Effect And Molecular Mechanism Of PKGâ…¡ On VEGFR2-mediated Signal Transduction In Gastric Cancer Cells

Objective:To study the effect of Type II cGMP-dependent protein kinase(PKG II) on vascular endothelial growth factor receptor 2(VEGFR2) mediated signal transduction pathways and biological activities in human gastric cancer cells, and to explore its molecular mechanism.
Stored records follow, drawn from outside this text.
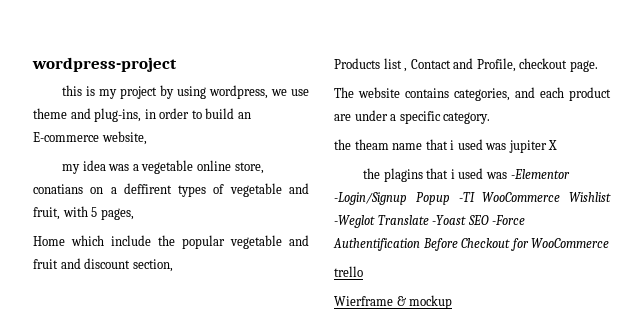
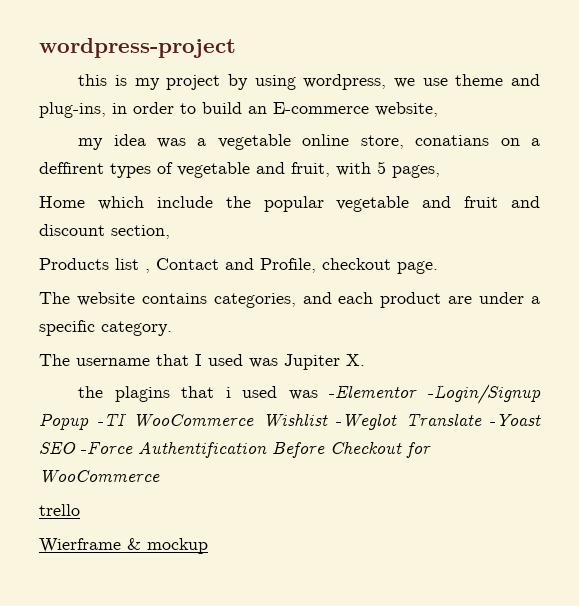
[334,139,558,153] the theam name that i used was jupiter X -> [39,354,365,370] The username that I used was Jupiter X.

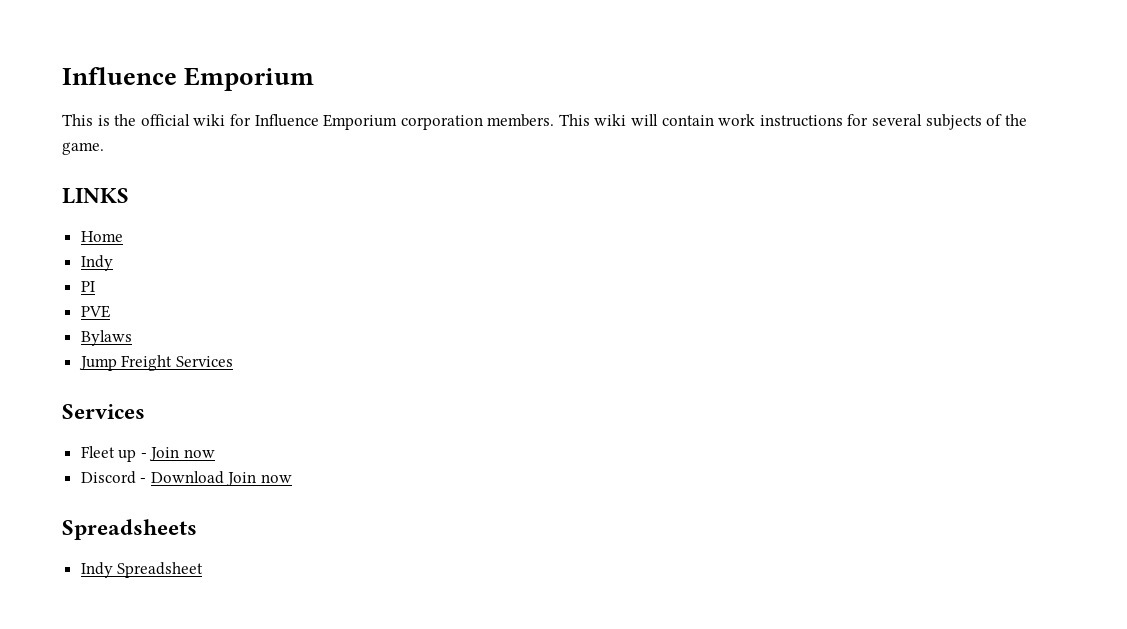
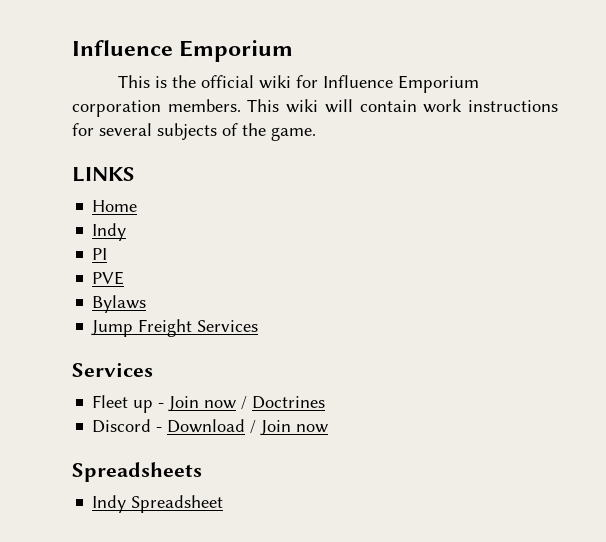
(216, 453) none -> [241,396,326,410] / Doctrines
(224, 477) none -> [250,420,257,434] /

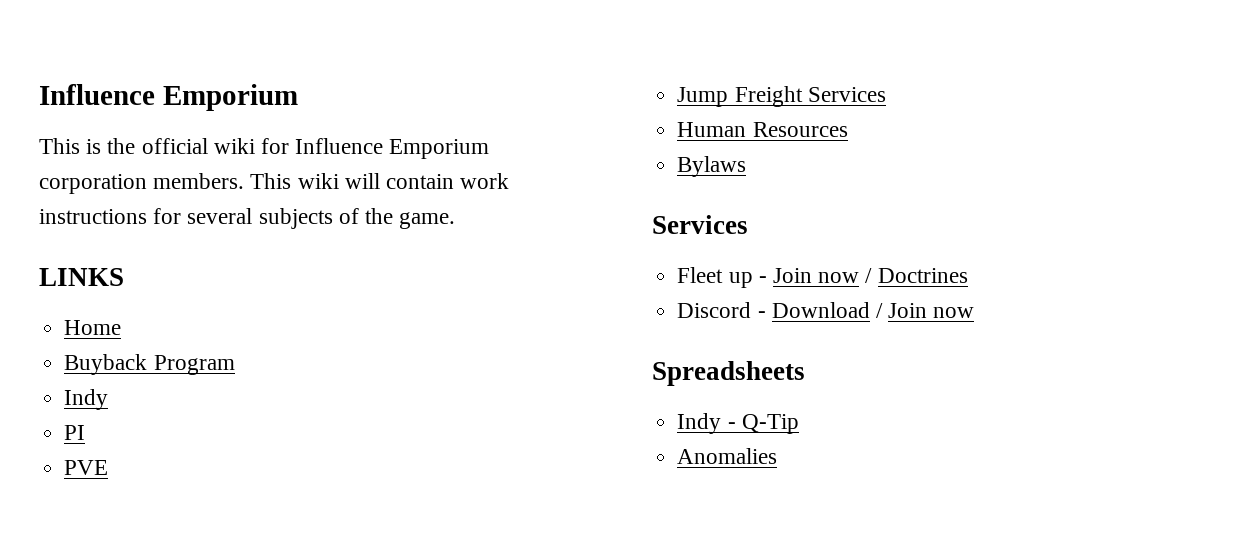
(138, 206) none -> [64,354,235,375] // Buyback Program
[92,295,147,313] // Bylaws -> (109, 467) none
(259, 326) none -> [677,122,848,137] [677,156,747,177] // Human Resources // Bylaws
[131,495,224,513] Spreadsheet -> [727,414,799,434] [677,448,778,464] - Q-Tip // Anomalies

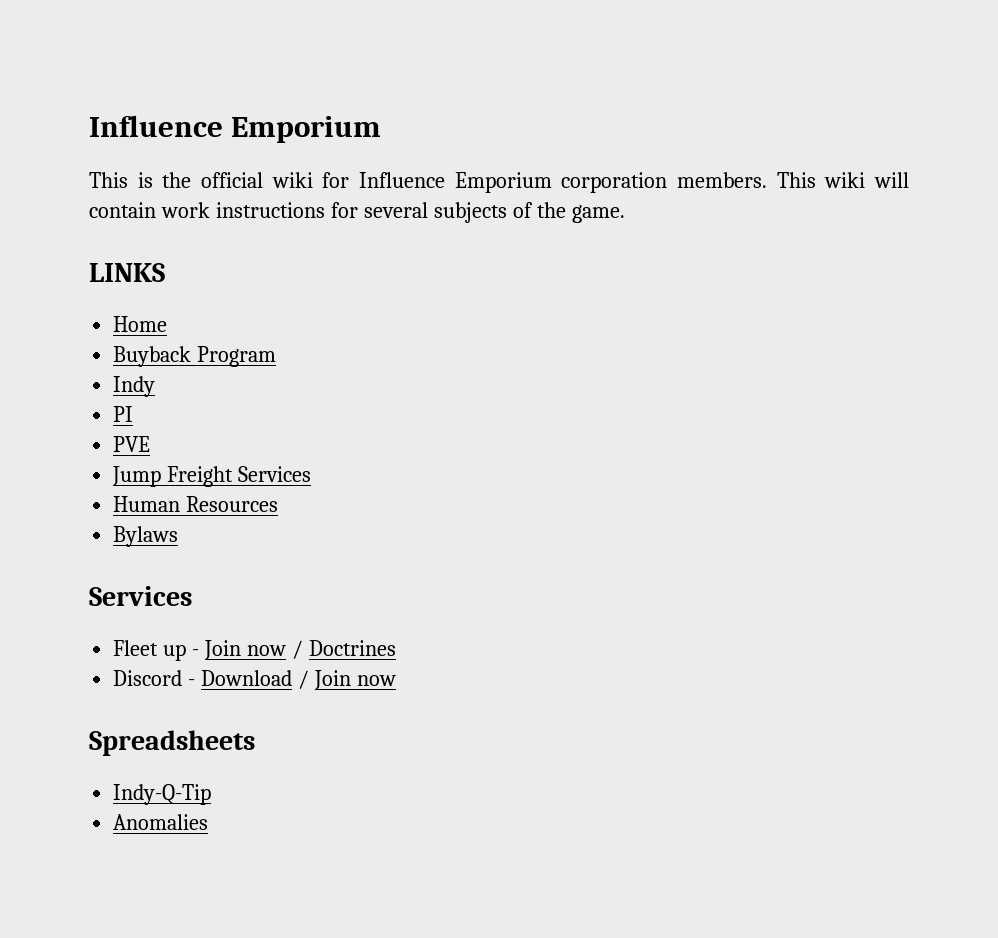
[677,413,799,434] Indy - Q-Tip -> [113,784,212,805] Indy-Q-Tip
Methods:The gastric cancer cell lines HGC-27 and AGS were infected with adenoviral constructs encoding the cDNA of PKG II(Ad-PKG II) to increase the expression of PKG II, treated with 8-pCPT-cGMP to activate PKG II and treated with vascular endothelial growth factor A( VEGF-A) to activate VEGFR2. The following methods were applied in the study: Western Blot assay was used to analyze the expression and phosphorylation of the related proteins; MTT assay, Transwell assay, Annexin V-FITC/PI method and Matrigel tube formation assay were used to measure cells proliferation, migration, apoptosis and angiogenesis respectively; The interaction between VEGFR2 and PKG II was detected by Co-immunoprecipitation; The phosphorylation of serine/threonine(Ser/Thr) on VEGFR2 caused by PKG II was detected by Immunoprecipitation and Western Blotting; The mutation of the threonine 393(Thr393), threonine 439(Thr439) and serine1231(Ser1231) of VEGFR2 amino acid chain into alanine acid were used to elucidate the specific phosphorylating site of PKG II on VEGFR2.Results:1. PKG II inhibited VEGF-A-triggered tyrosine phosphorylation/activation of VEGFR2, and inhibited VEGF-A/VEGFR2 mediated phosphorylation/activation of ERK1/2, MEK, Akt and mTOR in the gastric cancer cells.2. PKG II inhibited VEGF-A induced cell proliferation, migration, angiogenesis; It also reversed anti-apoptosis effect of VEGF-A.3. PKG II bound with VEGFR2 and caused its serine/threonine phosphorylation.4. PKG II blocked VEGF-A-triggered VEGFR2 activation through phosphorylation Thr439 and Ser1231 of VEGFR2. Conclusions:PKG II bound with VEGFR2 and caused its phosphorylation at Thr439 and Ser1231, then blocked VEGF-A induced activation of VEGFR2, inhibited VEGF-A/VEGFR2 initiated singal transductions, and finally inhibited VEGF-A/VEGFR2 induced proliferation and migration of gastric cancer cells. PKG II also inhibited VEGF-A/VEGFR2 induced angiogenesis and reversed anti-apoptosis effect of VEGF-A/VEGFR2. These results elucidate PKG II as a valid anti-cancer factor.